Is it Blasphemous to Order White Wine to go with my Steak?

Pairing food with wine can’t be simplified by matching colors

Yes, people take wine seriously—which is why it’s possible to attach the word blasphemy to those who do not speak the truth about this glorious liquid. Often, though, blasphemy turns out to be only an accusation made by the uninformed. Ask Galileo, who in 1633 was accused of blasphemy and found guilty of heresy for daring to declare that our planet revolved around the sun. 

Galileo spent the rest of his life under house arrest for this. Don’t worry. A similar fate does not await you if you declare that only white wines go with fish or reds with meat. There are uninformed people out there who may accuse you of blasphemy. Now, you can help them see the light. 

The problem with one size fits all

There’s validity to the idea of the white/white red/red rule, but you shouldn’t apply it in all cases. Not all red meat is the same. You likely wouldn’t confuse salmon with flounder. The same is true with wine.

So, while it’s generally a wise idea to pair white wine with fish, it’s also important to look past the color. A Gewürztraminer tastes completely different than a Sauvignon Blanc—yet both are white wines. 

This takes us to the idea that wines and food have the responsibility to pay complementary respect in flavor, which sometimes has little to do with color. Your Dover sole filet would be overwhelmed by our Sangiovese. The flip-side to that would be the consequences of pairing our Pinot Grigio with a strong and oily filet of salmon.

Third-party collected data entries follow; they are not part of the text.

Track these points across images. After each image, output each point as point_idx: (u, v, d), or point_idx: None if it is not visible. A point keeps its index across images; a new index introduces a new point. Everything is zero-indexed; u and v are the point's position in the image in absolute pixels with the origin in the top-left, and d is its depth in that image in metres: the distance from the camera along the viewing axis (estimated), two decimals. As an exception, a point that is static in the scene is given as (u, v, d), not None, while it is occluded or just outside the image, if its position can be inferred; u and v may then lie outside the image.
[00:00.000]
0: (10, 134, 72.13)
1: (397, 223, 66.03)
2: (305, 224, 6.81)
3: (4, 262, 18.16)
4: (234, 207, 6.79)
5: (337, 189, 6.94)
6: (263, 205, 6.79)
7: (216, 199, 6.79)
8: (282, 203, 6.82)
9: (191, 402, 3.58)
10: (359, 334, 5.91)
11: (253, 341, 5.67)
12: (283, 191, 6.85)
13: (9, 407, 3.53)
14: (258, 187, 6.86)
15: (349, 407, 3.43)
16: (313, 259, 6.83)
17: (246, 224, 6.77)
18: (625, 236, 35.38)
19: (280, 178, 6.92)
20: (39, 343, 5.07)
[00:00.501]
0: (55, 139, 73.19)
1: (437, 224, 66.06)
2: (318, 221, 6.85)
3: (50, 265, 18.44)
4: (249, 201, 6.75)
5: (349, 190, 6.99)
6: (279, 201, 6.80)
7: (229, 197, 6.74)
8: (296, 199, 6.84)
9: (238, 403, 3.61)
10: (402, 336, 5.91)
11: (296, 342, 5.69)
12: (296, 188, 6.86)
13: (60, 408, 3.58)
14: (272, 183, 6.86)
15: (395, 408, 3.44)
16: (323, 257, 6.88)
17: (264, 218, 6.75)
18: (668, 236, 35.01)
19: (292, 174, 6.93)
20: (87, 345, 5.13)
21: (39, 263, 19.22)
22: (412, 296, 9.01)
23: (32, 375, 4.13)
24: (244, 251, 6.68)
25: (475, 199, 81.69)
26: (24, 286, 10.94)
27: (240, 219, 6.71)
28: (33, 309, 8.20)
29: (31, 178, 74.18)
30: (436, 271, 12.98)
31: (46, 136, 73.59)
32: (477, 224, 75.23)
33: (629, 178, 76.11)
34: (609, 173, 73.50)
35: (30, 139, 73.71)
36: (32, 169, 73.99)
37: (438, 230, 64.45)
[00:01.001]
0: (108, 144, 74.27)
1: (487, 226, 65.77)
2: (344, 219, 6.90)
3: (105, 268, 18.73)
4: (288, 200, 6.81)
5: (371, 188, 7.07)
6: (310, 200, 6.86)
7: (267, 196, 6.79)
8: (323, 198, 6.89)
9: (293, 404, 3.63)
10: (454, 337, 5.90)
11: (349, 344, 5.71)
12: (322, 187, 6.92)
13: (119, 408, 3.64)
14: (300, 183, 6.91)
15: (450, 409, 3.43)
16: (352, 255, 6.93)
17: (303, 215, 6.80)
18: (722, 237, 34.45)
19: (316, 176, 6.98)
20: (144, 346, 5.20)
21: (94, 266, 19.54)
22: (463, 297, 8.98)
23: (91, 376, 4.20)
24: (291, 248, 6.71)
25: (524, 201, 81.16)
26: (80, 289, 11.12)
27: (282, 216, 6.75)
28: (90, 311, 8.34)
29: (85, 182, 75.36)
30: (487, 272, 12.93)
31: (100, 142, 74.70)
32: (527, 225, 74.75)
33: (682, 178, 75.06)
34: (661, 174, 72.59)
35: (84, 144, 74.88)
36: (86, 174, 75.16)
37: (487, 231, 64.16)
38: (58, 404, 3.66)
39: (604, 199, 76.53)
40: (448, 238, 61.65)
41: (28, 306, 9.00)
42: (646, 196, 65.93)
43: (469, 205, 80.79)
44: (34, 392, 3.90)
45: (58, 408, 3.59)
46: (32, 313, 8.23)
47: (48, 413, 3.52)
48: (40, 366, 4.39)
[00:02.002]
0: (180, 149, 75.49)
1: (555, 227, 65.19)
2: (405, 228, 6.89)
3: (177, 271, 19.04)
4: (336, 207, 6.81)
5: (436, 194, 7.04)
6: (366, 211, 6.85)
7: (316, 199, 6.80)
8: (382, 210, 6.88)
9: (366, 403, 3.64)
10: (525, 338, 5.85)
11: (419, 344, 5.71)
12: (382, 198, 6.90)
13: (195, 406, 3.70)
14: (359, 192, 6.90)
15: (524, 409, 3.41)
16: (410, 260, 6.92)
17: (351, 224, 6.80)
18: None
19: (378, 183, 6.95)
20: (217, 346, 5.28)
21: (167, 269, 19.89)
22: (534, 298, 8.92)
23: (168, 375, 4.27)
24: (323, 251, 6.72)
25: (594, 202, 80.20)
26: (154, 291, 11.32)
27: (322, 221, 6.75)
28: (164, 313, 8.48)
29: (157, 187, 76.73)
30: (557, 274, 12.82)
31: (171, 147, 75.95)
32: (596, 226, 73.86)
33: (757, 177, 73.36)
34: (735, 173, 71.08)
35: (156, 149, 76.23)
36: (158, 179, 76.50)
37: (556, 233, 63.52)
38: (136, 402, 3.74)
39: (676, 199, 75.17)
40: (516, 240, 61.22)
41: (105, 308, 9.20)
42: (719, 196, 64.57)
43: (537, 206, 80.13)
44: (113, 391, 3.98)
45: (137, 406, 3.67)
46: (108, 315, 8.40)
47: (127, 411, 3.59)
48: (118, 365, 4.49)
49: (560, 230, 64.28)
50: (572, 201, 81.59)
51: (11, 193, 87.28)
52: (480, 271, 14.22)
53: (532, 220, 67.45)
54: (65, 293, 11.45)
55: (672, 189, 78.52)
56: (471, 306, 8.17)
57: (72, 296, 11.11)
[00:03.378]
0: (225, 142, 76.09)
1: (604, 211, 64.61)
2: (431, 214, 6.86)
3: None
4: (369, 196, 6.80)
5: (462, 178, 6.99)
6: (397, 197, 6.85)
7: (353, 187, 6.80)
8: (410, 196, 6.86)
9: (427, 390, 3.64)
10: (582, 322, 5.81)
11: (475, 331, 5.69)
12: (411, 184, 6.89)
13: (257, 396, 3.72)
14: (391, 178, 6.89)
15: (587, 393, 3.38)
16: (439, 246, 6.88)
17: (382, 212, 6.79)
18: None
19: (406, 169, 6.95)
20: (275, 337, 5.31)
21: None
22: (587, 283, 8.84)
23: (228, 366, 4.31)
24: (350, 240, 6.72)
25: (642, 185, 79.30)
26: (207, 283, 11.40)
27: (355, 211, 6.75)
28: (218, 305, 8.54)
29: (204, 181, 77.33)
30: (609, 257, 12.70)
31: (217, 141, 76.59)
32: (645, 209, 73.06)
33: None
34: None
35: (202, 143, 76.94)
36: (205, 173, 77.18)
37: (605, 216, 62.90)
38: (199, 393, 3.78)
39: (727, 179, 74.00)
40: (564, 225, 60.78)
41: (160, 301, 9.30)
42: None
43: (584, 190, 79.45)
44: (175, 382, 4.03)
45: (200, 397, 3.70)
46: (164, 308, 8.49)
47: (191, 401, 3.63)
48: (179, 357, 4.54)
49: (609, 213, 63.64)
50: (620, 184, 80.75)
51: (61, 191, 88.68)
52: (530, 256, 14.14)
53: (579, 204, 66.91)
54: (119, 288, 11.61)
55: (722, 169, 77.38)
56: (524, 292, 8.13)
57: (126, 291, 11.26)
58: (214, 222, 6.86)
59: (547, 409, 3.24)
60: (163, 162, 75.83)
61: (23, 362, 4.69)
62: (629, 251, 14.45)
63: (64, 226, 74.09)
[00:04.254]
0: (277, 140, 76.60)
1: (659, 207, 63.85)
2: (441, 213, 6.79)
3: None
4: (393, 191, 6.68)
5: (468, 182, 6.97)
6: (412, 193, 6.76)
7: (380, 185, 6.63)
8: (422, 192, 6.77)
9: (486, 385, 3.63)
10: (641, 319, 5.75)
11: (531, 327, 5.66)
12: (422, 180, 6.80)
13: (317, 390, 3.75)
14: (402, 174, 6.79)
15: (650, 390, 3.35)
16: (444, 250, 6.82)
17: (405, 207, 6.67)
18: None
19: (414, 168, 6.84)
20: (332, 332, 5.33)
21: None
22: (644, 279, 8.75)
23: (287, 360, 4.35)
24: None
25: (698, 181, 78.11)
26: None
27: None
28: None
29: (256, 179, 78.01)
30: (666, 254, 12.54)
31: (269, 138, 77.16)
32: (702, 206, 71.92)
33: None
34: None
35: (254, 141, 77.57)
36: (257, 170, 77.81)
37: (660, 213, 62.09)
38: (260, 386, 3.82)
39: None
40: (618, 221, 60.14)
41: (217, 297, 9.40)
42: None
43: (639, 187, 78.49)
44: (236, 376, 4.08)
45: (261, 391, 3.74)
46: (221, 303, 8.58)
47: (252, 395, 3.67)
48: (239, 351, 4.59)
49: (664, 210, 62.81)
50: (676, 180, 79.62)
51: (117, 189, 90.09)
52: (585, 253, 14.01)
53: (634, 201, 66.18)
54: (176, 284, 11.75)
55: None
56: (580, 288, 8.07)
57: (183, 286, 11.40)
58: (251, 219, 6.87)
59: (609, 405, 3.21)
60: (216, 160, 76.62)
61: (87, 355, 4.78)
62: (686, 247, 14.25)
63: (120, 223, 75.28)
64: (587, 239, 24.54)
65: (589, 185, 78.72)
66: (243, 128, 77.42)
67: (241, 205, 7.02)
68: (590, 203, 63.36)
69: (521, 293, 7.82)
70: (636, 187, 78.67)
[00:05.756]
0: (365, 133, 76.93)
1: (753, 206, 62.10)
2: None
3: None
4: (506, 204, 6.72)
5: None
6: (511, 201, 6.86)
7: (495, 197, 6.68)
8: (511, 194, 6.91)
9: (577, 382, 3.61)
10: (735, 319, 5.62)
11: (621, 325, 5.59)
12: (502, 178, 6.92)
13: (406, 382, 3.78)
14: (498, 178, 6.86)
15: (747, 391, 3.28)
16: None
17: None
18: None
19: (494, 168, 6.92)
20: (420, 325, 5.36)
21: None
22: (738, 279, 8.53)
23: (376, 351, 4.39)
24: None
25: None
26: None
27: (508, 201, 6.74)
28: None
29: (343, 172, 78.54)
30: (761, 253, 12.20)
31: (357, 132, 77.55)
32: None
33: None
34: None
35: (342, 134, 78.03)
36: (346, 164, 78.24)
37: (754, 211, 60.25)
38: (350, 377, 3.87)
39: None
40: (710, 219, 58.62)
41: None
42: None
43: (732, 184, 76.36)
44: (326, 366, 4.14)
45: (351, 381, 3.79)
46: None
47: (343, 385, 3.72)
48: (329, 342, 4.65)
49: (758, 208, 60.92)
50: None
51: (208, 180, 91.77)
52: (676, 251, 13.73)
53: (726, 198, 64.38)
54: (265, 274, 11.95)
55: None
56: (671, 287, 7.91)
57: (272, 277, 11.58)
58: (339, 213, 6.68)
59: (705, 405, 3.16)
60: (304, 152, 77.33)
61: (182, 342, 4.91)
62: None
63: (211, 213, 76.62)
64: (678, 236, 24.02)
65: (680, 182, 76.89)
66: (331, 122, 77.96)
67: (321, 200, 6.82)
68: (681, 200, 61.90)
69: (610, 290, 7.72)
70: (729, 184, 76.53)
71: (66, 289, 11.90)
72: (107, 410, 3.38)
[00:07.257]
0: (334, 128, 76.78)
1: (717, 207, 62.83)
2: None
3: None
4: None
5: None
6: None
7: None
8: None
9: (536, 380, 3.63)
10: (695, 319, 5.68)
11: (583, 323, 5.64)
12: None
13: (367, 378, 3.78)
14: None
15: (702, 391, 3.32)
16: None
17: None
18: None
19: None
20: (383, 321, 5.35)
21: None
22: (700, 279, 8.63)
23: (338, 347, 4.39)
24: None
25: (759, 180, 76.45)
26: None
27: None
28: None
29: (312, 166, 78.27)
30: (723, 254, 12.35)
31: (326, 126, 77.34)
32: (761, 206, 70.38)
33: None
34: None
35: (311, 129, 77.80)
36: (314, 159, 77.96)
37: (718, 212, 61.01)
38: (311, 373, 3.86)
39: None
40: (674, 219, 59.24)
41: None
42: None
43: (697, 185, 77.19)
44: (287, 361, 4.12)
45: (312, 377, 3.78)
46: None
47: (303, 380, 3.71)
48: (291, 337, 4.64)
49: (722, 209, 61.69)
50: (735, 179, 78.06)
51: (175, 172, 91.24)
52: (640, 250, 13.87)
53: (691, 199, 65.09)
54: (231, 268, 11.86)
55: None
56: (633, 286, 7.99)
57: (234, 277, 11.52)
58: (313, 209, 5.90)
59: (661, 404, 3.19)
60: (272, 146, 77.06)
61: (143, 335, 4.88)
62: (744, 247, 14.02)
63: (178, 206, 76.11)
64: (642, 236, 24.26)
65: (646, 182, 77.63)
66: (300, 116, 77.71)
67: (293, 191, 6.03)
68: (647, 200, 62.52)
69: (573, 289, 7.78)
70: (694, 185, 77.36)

And then there’s the consideration of how your meat or fish is prepared. Perhaps you’ll prepare calamari Fra Diavolo-style. A delicate white wine would be lost in the mouthful of spices.

Some specificity for the generality

Hard and fast doesn’t work well with the complications brought on by pairing a main ingredient—in this case, either meat or fish—with myriad cooking styles, and then applying the white/white red/red rule.

The color rule is a good place to start, but then take it to the next round of elimination by keeping these things in mind:

  • Oven-baked fish, as well as oil-rich filets like salmon, can be paired with a medium red wine. Think Pinot Noir. Careful with the stronger reds, though. Fish may taste mild when it’s unadorned—but its iodized undertones can clash with a red wine’s tannins. You’ll get a mouthful of metallic or bitter sensations.
  • Red meats—especially with marbled fat—will soften these sharp tannins. It’s why most people opt to pair wines such as our Malbec with a Porterhouse steak or a dinosaur-size Prime rib.
  • Back to considering the preparation method over the main ingredient: Pass on a red wine if your dish features a cream-based sauce. The fats and milk solids will coat your tongue, allowing only a portion of the spectrum of flavors contained in red wines to make it to your taste buds. That limited spectrum may not be to your liking. Go for something oak-aged, like a creamy Chardonnay.

Galileo was on the bad side of the Catholic Church for more than 300 years for daring to voice his opinion about our Earth and the sun. Ultimately, the church admitted that there was a preponderance of evidence to their contrary belief.

You may have some pushback when you decide to order a bottle of our Viognier to go with your steak au poivre. It’s doubtful you’ll spend the rest of our life under house arrest, though. In fact, you may actually gain standing by educating your naysayers about the limiting consequences of the white/white red/red rule.